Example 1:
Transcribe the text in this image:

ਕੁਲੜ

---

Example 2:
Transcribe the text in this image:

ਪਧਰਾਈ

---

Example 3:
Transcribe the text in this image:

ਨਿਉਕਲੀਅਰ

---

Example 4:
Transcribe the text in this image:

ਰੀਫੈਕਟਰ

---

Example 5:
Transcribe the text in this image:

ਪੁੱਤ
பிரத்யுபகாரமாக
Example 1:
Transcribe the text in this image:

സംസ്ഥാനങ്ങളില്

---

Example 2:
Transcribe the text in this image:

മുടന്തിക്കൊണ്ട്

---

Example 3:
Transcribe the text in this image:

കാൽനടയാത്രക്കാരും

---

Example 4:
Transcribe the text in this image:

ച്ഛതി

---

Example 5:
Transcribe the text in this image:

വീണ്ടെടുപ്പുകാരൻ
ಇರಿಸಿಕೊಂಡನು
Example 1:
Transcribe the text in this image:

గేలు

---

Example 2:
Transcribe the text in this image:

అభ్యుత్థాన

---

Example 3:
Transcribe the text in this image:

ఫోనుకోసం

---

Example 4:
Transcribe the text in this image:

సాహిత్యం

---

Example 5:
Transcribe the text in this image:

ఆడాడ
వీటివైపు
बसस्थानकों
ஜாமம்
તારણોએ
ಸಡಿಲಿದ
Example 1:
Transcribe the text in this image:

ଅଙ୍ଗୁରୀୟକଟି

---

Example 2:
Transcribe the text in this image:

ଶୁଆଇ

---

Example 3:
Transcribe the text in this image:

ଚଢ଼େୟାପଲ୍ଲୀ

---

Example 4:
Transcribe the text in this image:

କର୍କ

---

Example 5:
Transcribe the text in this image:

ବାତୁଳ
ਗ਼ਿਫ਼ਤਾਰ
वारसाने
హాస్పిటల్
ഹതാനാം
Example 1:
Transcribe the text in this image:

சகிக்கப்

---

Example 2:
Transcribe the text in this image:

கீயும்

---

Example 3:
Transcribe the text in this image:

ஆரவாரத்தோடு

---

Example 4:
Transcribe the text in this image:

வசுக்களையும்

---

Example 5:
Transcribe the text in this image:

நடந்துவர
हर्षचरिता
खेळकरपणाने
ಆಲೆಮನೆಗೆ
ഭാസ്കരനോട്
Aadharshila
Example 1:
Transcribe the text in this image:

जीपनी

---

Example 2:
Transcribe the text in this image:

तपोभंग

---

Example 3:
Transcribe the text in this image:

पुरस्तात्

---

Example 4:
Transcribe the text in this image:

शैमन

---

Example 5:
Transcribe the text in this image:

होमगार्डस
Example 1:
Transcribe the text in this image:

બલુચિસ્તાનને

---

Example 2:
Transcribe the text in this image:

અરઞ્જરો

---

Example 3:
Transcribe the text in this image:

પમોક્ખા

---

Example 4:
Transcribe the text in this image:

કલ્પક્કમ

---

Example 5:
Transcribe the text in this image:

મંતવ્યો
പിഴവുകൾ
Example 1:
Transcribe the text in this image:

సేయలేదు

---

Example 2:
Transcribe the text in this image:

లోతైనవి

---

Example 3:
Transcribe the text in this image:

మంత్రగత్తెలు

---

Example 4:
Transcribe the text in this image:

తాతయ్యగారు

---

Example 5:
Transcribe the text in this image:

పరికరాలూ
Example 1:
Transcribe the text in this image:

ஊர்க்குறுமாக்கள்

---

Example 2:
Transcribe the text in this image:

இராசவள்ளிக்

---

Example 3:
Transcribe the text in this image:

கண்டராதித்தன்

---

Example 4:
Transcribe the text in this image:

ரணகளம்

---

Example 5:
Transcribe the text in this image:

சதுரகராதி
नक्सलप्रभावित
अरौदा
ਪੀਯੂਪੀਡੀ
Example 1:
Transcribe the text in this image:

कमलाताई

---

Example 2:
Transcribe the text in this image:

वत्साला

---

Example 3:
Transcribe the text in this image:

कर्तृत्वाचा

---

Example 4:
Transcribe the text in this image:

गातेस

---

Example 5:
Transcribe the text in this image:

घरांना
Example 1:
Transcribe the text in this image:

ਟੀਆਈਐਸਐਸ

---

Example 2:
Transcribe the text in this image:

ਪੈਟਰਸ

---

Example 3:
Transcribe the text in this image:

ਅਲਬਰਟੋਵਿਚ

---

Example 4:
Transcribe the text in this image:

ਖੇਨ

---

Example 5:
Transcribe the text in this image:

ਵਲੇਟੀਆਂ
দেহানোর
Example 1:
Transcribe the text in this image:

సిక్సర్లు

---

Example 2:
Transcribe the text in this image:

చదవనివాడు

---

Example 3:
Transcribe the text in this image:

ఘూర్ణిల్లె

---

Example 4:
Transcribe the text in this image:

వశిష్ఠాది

_THE PROBLEM_:
Would you repeat all of the entries exactly?

_RESPONSE BOX_:
Example 1:
Transcribe the text in this image:

ਕੁਲੜ

---

Example 2:
Transcribe the text in this image:

ਪਧਰਾਈ

---

Example 3:
Transcribe the text in this image:

ਨਿਉਕਲੀਅਰ

---

Example 4:
Transcribe the text in this image:

ਰੀਫੈਕਟਰ

---

Example 5:
Transcribe the text in this image:

ਪੁੱਤ
பிரத்யுபகாரமாக
Example 1:
Transcribe the text in this image:

സംസ്ഥാനങ്ങളില്

---

Example 2:
Transcribe the text in this image:

മുടന്തിക്കൊണ്ട്

---

Example 3:
Transcribe the text in this image:

കാൽനടയാത്രക്കാരും

---

Example 4:
Transcribe the text in this image:

ച്ഛതി

---

Example 5:
Transcribe the text in this image:

വീണ്ടെടുപ്പുകാരൻ
ಇರಿಸಿಕೊಂಡನು
Example 1:
Transcribe the text in this image:

గేలు

---

Example 2:
Transcribe the text in this image:

అభ్యుత్థాన

---

Example 3:
Transcribe the text in this image:

ఫోనుకోసం

---

Example 4:
Transcribe the text in this image:

సాహిత్యం

---

Example 5:
Transcribe the text in this image:

ఆడాడ
వీటివైపు
बसस्थानकों
ஜாமம்
તારણોએ
ಸಡಿಲಿದ
Example 1:
Transcribe the text in this image:

ଅଙ୍ଗୁରୀୟକଟି

---

Example 2:
Transcribe the text in this image:

ଶୁଆଇ

---

Example 3:
Transcribe the text in this image:

ଚଢ଼େୟାପଲ୍ଲୀ

---

Example 4:
Transcribe the text in this image:

କର୍କ

---

Example 5:
Transcribe the text in this image:

ବାତୁଳ
ਗ਼ਿਫ਼ਤਾਰ
वारसाने
హాస్పిటల్
ഹതാനാം
Example 1:
Transcribe the text in this image:

சகிக்கப்

---

Example 2:
Transcribe the text in this image:

கீயும்

---

Example 3:
Transcribe the text in this image:

ஆரவாரத்தோடு

---

Example 4:
Transcribe the text in this image:

வசுக்களையும்

---

Example 5:
Transcribe the text in this image:

நடந்துவர
हर्षचरिता
खेळकरपणाने
ಆಲೆಮನೆಗೆ
ഭാസ്കരനോട്
Aadharshila
Example 1:
Transcribe the text in this image:

जीपनी

---

Example 2:
Transcribe the text in this image:

तपोभंग

---

Example 3:
Transcribe the text in this image:

पुरस्तात्

---

Example 4:
Transcribe the text in this image:

शैमन

---

Example 5:
Transcribe the text in this image:

होमगार्डस
Example 1:
Transcribe the text in this image:

બલુચિસ્તાનને

---

Example 2:
Transcribe the text in this image:

અરઞ્જરો

---

Example 3:
Transcribe the text in this image:

પમોક્ખા

---

Example 4:
Transcribe the text in this image:

કલ્પક્કમ

---

Example 5:
Transcribe the text in this image:

મંતવ્યો
പിഴവുകൾ
Example 1:
Transcribe the text in this image:

సేయలేదు

---

Example 2:
Transcribe the text in this image:

లోతైనవి

---

Example 3:
Transcribe the text in this image:

మంత్రగత్తెలు

---

Example 4:
Transcribe the text in this image:

తాతయ్యగారు

---

Example 5:
Transcribe the text in this image:

పరికరాలూ
Example 1:
Transcribe the text in this image:

ஊர்க்குறுமாக்கள்

---

Example 2:
Transcribe the text in this image:

இராசவள்ளிக்

---

Example 3:
Transcribe the text in this image:

கண்டராதித்தன்

---

Example 4:
Transcribe the text in this image:

ரணகளம்

---

Example 5:
Transcribe the text in this image:

சதுரகராதி
नक्सलप्रभावित
अरौदा
ਪੀਯੂਪੀਡੀ
Example 1:
Transcribe the text in this image:

कमलाताई

---

Example 2:
Transcribe the text in this image:

वत्साला

---

Example 3:
Transcribe the text in this image:

कर्तृत्वाचा

---

Example 4:
Transcribe the text in this image:

गातेस

---

Example 5:
Transcribe the text in this image:

घरांना
Example 1:
Transcribe the text in this image:

ਟੀਆਈਐਸਐਸ

---

Example 2:
Transcribe the text in this image:

ਪੈਟਰਸ

---

Example 3:
Transcribe the text in this image:

ਅਲਬਰਟੋਵਿਚ

---

Example 4:
Transcribe the text in this image:

ਖੇਨ

---

Example 5:
Transcribe the text in this image:

ਵਲੇਟੀਆਂ
দেহানোর
Example 1:
Transcribe the text in this image:

సిక్సర్లు

---

Example 2:
Transcribe the text in this image:

చదవనివాడు

---

Example 3:
Transcribe the text in this image:

ఘూర్ణిల్లె

---

Example 4:
Transcribe the text in this image:

వశిష్ఠాది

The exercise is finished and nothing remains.